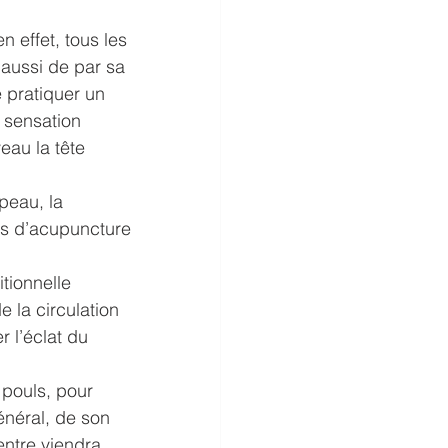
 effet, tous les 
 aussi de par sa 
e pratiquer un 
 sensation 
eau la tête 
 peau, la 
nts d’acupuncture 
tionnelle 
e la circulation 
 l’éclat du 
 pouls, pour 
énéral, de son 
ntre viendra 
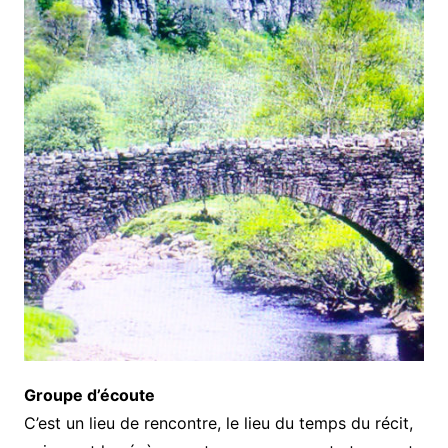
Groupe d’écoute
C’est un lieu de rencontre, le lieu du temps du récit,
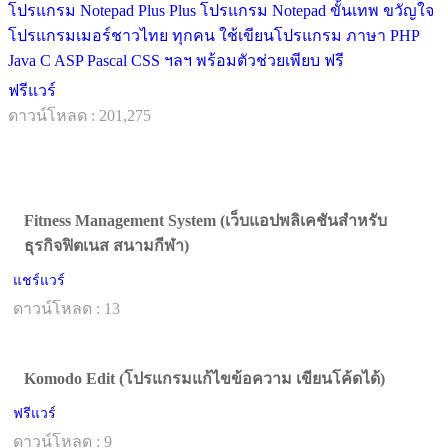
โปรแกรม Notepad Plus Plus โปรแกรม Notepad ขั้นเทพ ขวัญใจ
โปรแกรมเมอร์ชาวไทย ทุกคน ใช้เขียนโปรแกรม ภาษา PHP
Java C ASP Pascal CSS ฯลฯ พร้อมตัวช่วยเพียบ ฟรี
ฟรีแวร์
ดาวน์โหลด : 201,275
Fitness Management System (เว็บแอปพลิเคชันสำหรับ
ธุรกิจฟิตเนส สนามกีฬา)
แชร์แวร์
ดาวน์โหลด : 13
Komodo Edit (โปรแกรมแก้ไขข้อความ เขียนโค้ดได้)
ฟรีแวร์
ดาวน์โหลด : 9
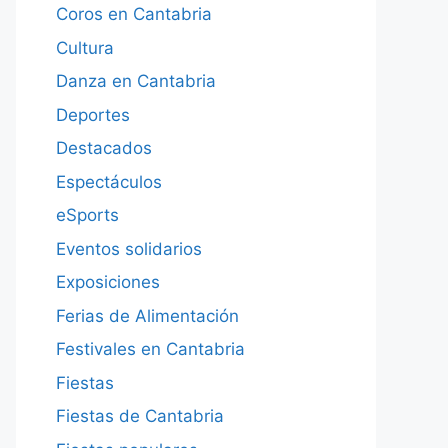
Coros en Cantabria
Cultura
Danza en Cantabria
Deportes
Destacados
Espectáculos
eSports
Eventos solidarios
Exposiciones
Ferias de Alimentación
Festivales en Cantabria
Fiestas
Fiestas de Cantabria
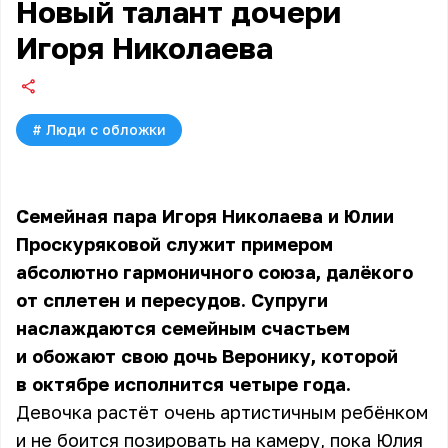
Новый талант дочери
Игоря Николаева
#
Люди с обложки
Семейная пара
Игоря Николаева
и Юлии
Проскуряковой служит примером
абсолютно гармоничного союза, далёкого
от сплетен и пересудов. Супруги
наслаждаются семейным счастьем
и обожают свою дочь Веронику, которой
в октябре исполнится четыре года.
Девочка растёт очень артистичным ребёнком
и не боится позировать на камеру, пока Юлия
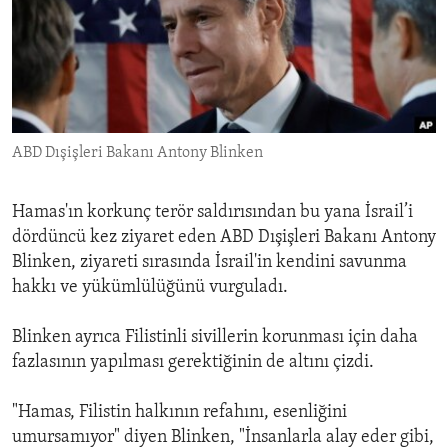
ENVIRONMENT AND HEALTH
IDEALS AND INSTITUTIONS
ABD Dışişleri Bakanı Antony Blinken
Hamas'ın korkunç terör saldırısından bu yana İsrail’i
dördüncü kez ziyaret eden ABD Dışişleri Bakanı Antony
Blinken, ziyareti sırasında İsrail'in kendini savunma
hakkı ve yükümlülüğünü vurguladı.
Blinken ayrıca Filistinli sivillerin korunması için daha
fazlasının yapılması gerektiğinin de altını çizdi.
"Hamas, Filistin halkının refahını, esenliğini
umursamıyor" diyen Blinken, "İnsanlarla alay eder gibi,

- [YOUR OBJECTIVE]:
Take the lines of the material above from the first through the one containing "Новый талант дочери", both included, and print them exactly without the pictures.

- [ANSWER TO THE EXERCISE]:
 effet, tous les 
 aussi de par sa 
e pratiquer un 
 sensation 
eau la tête 
 peau, la 
nts d’acupuncture 
tionnelle 
e la circulation 
 l’éclat du 
 pouls, pour 
énéral, de son 
ntre viendra 
Groupe d’écoute
C’est un lieu de rencontre, le lieu du temps du récit,
โปรแกรม Notepad Plus Plus โปรแกรม Notepad ขั้นเทพ ขวัญใจ
โปรแกรมเมอร์ชาวไทย ทุกคน ใช้เขียนโปรแกรม ภาษา PHP
Java C ASP Pascal CSS ฯลฯ พร้อมตัวช่วยเพียบ ฟรี
ฟรีแวร์
ดาวน์โหลด : 201,275
Fitness Management System (เว็บแอปพลิเคชันสำหรับ
ธุรกิจฟิตเนส สนามกีฬา)
แชร์แวร์
ดาวน์โหลด : 13
Komodo Edit (โปรแกรมแก้ไขข้อความ เขียนโค้ดได้)
ฟรีแวร์
ดาวน์โหลด : 9
Coros en Cantabria
Cultura
Danza en Cantabria
Deportes
Destacados
Espectáculos
eSports
Eventos solidarios
Exposiciones
Ferias de Alimentación
Festivales en Cantabria
Fiestas
Fiestas de Cantabria
Новый талант дочери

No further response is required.